Accessibility -- Being retired or suffering from physical problems, seniors are the group of people most likely to be at home to receive a telemarketer's call or a visit from a door to door salesman.
Isolation -- Isolation is an increasingly sad fact of life for seniors. Loneliness can sometimes cause them to reach out to telemarketers for company, and thus lay the groundwork for their being conned. Furthermore, seniors may not have regular contact with relatives and friends with whom they can discuss prospective investment schemes or financial affairs. They often have no one they can trust to double-check their financial affairs.
Money -- Cons target seniors because they believe seniors have a ready and large supply of money from their life's savings or they have valuable property.
Investment Schemes -- may appear particularly tempting to seniors because they are frequently on a fixed income but would like to make more money for their future security.
Warning Signs & Elder Fraud Schemes
- "Free" gifts that require you to pay shipping and handling fees, redemption fees or gift taxes before delivery
- "High profit, no-risk" investments
- "Act now" and other high-pressure sales tactics
- A request for a credit card number for identification purposes or to verify that you have won a prize
- Refusal to provide written information or even the most basic details about an organization
- Organizations that are unfamiliar or have only a post office box for an address
Telemarketing Fraud and Senior Citizens
Every day, elders receive phone calls from solicitors who tell them, "This is your lucky day." Telemarketing is a huge business in the United States. However, there is no way to tell how much telemarketing is fraudulent, because victims are often too embarrassed to report their losses to the police. Fraudulent telemarketers are often difficult to catch because they have a fly-by-night style of operation. They often work in "boiler-rooms," which involve leased space with banks of telephones, staffed by scam artists.
Once under investigation, they can shut down easily, change their company name, and move to another town or state. Attorneys General have taken action in past years against an estimated 150 operations. It is estimated that fraudulent telemarketers steal more than $1 billion a year from hardworking Americans.

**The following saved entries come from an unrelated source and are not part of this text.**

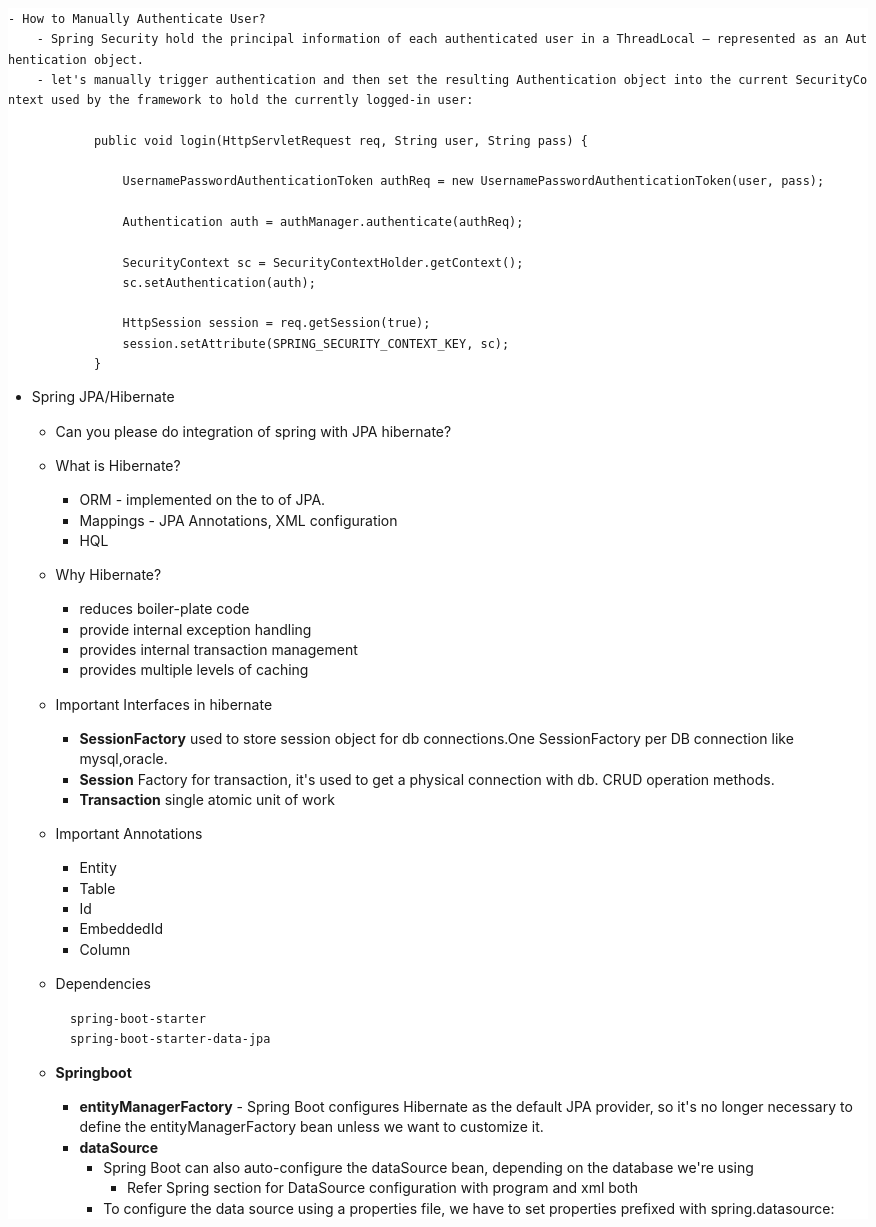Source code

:     - How to Manually Authenticate User?
        - Spring Security hold the principal information of each authenticated user in a ThreadLocal – represented as an Authentication object.
        - let's manually trigger authentication and then set the resulting Authentication object into the current SecurityContext used by the framework to hold the currently logged-in user:
            
                public void login(HttpServletRequest req, String user, String pass) { 
                    
                    UsernamePasswordAuthenticationToken authReq = new UsernamePasswordAuthenticationToken(user, pass);
                    
                    Authentication auth = authManager.authenticate(authReq);
                    
                    SecurityContext sc = SecurityContextHolder.getContext();
                    sc.setAuthentication(auth);
                    
                    HttpSession session = req.getSession(true);
                    session.setAttribute(SPRING_SECURITY_CONTEXT_KEY, sc);
                }
                
- Spring JPA/Hibernate
    - Can you please do integration of spring with JPA hibernate?
    - What is Hibernate?
        - ORM - implemented on the to of JPA. 
        - Mappings - JPA Annotations, XML configuration
        - HQL
    - Why Hibernate?
        - reduces boiler-plate code
        - provide internal exception handling
        - provides internal transaction management
        - provides multiple levels of caching
        
    - Important Interfaces in hibernate
        - **SessionFactory** used to store session object for db connections.One SessionFactory per DB connection like mysql,oracle.
        - **Session** Factory for transaction, it's used to get a physical connection with db. CRUD operation methods.
        - **Transaction** single atomic unit of work
    
    - Important Annotations
        - Entity
        - Table
        - Id
        - EmbeddedId
        - Column
        
    - Dependencies
 
            spring-boot-starter
            spring-boot-starter-data-jpa
          
    - **Springboot**
        - **entityManagerFactory** - Spring Boot configures Hibernate as the default JPA provider, so it's no longer necessary to define the entityManagerFactory bean unless we want to customize it.
        - **dataSource** 
            - Spring Boot can also auto-configure the dataSource bean, depending on the database we're using
                - Refer Spring section for DataSource configuration with program and xml both 
            - To configure the data source using a properties file, we have to set properties prefixed with spring.datasource:
            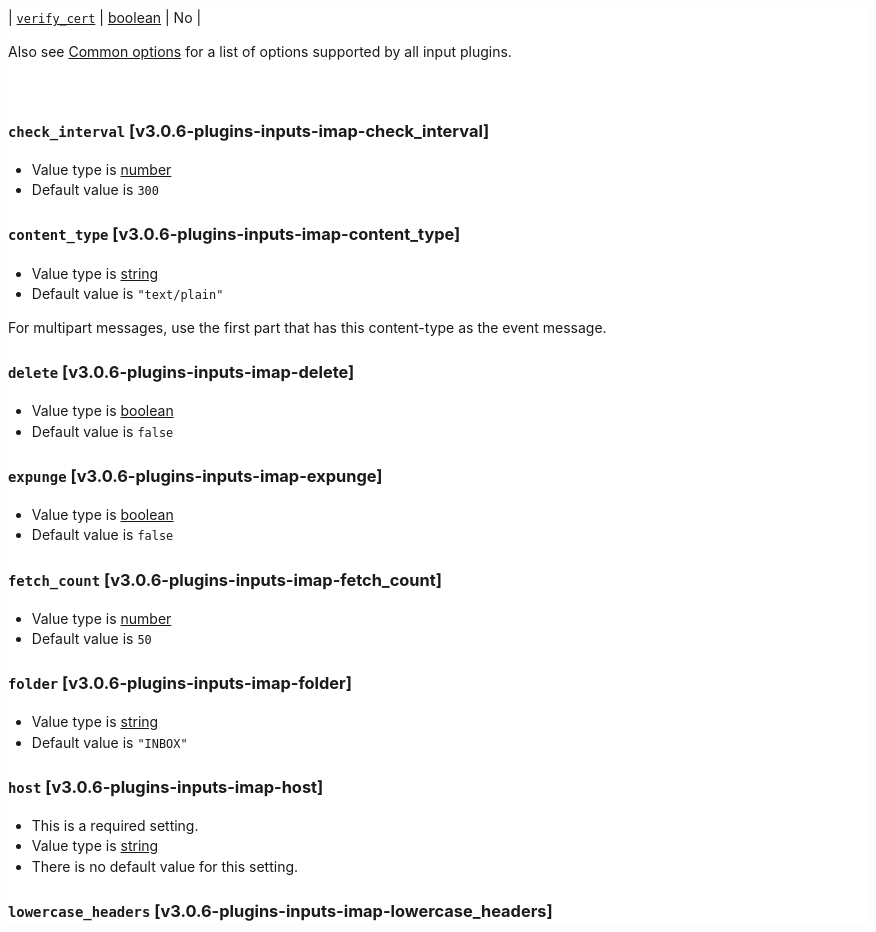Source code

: | [`verify_cert`](v3-0-6-plugins-inputs-imap.md#v3.0.6-plugins-inputs-imap-verify_cert) | [boolean](logstash://reference/configuration-file-structure.md#boolean) | No |

Also see [Common options](v3-0-6-plugins-inputs-imap.md#v3.0.6-plugins-inputs-imap-common-options) for a list of options supported by all input plugins.

 

### `check_interval` [v3.0.6-plugins-inputs-imap-check_interval]

* Value type is [number](logstash://reference/configuration-file-structure.md#number)
* Default value is `300`


### `content_type` [v3.0.6-plugins-inputs-imap-content_type]

* Value type is [string](logstash://reference/configuration-file-structure.md#string)
* Default value is `"text/plain"`

For multipart messages, use the first part that has this content-type as the event message.


### `delete` [v3.0.6-plugins-inputs-imap-delete]

* Value type is [boolean](logstash://reference/configuration-file-structure.md#boolean)
* Default value is `false`


### `expunge` [v3.0.6-plugins-inputs-imap-expunge]

* Value type is [boolean](logstash://reference/configuration-file-structure.md#boolean)
* Default value is `false`


### `fetch_count` [v3.0.6-plugins-inputs-imap-fetch_count]

* Value type is [number](logstash://reference/configuration-file-structure.md#number)
* Default value is `50`


### `folder` [v3.0.6-plugins-inputs-imap-folder]

* Value type is [string](logstash://reference/configuration-file-structure.md#string)
* Default value is `"INBOX"`


### `host` [v3.0.6-plugins-inputs-imap-host]

* This is a required setting.
* Value type is [string](logstash://reference/configuration-file-structure.md#string)
* There is no default value for this setting.


### `lowercase_headers` [v3.0.6-plugins-inputs-imap-lowercase_headers]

Example of Telemarketing Fraud Investment Scam
Many telemarketers may try to engage elders in fraudulent investment schemes. These schemes seem to offer investors an irresistible and virtually risk-free way to "get rich quick."
In one case, a telemarketer was trying to get potential investors to buy space for a satellite on a space shuttle. The space would cost $2.5 million for the company to reserve, but the telemarketer said it could sell the space to another company in another five years for as much as $5 million.
Thus, investors would "double their substantial investments." There is a program like the one described by this fraudulent telemarketer. However, the telemarketer had no ties to NASA or any company that dealt with satellites or spaceships. The pitch urged investors to "act now and not to let anyone in on the great deal" that they were about to receive.
REMEMBER: Legitimate investment firms rarely, if ever, operate by telephone, and will always provide written information and time to think an investment over.
Door to Door Scams
Home Improvement Scam--Yard Work
A Virginia woman paid a door-to-door yard service worker a total of $26,310 over a three-month period for pruning and planting work in her modest yard. After completing an initial job costing $1,710, the worker showed up repeatedly to solicit more work. He made outright demands for work and payment until the terrified homeowner called the police, who promptly arrested the man.
Other types of home improvement scams include services such as roofing and paving. In paving schemes, a contractor may drop by and offer to resurface or reseal a driveway. He may demand money up front as a deposit and never return, or he may spread something on your driveway that looks like blacktop, but which will crack in the next rainstorm. This type of scam has been known to operate in Virginia. Unfortunately, cases like this are all too common.
Mail Order Solicitations
Beware of filling out mail order solicitations that say you have won a prize. Most of them are looking for potential victims to call.
MOST IMPORTANTLY, if you suspect that you or someone you know has been a victim of elder fraud, immediately contact your local police or the Attorney General's Office. Often, victims of scams are too embarrassed by being "taken" to report their losses. Con artists can continue to operate their scams if their crimes remain unreported.